The biggest constraint CEOs face in their long-term plans for their companies is not customers or capital, but not having the right talent to support their growth strategies.
As a result, he said, some 2,000 employees have been placed into new roles every year. Eighty percent of those roles are now filled by internal personnel, up from 20 percent when Korn Ferry started working with the company.
One recommendation from the report was that companies should identify employees in their late 20s and early 30s who have the potential to be future senior leaders, then manage their development and their careers to ensure they are ready and equipped with the necessary skills and experience when needed.
Crandell said companies who have successfully aligned talent with business strategy include Chinese finance giant ICBC, which attracts and develops talent to emphasise a performance-driven meritocracy.
Another is US-based conglomerate GE, known for cultivating leaders at multiple levels to help drive its entrepreneurial culture.
“It is not just about preparing for the future generations, but also to make sure you have the ready talent in the right roles at the right time,” he said.
According to Crandell, there are six strategies for creating a “gold standard” in succession that organisations should consider for creating a sustainable talent pool:
1) Align talent with business strategy
The talent management literature of today and those from 20 to 30 years ago say the same things, according to Crandell. “Identify the talent you need given your business strategy, understand what talent you have relative to what you need, know where the talent gaps are and close them by building from within or supplementing from outside,” he said.
2) Assess your talent pool
Assess multiple generations of candidates in the pipeline against target profiles, valid indicators of executive potential, and industry benchmarks.
“It is not just about finding who your top performers are.
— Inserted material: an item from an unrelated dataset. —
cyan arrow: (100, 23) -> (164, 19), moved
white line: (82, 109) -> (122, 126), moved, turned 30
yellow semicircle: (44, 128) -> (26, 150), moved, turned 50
Identify your employees who have the potential to do the job in this generation and the generations after that,” said Crandell.
3) Go deep for your talent pipeline
Many organisations tend to only look out for immediate successors. Instead, they should be accessing multiple generations of candidates.
Crandells’ advice: “Go all the way deep down into your organisations.”
4) Cross-train your future leaders
Provide the employees with a mix of on-the-job training, intensive coaching, mentoring and education.
“It takes an average of 25 years to develop a top executive. Allow your people to experience a wide variety of functions and geographies,” said Crandell. “This gives them greater perspectives in their leadership development journey
5) Know your people
“I can’t tell you how many times that I have seen talents leave organisations because they did not believe they have any career opportunities,” observed Crandell.
To prevent that from happening, executives need to be more in touch with the organisation’s talent pipeline, and more importantly be familiar with their individual and potential development needs.
Also, every assignment and even every discussions are important coaching opportunities. “You should be thinking about how they can help develop the person,” he added.
6) Think succession, think risk mitigation
Finally, always make succession a key priority for both the organization and the individual.
Organisations should view succession as a long-term game, where leadership development must become an organisational lifestyle.
Think of succession as a form of risk mitigation, said Crandell.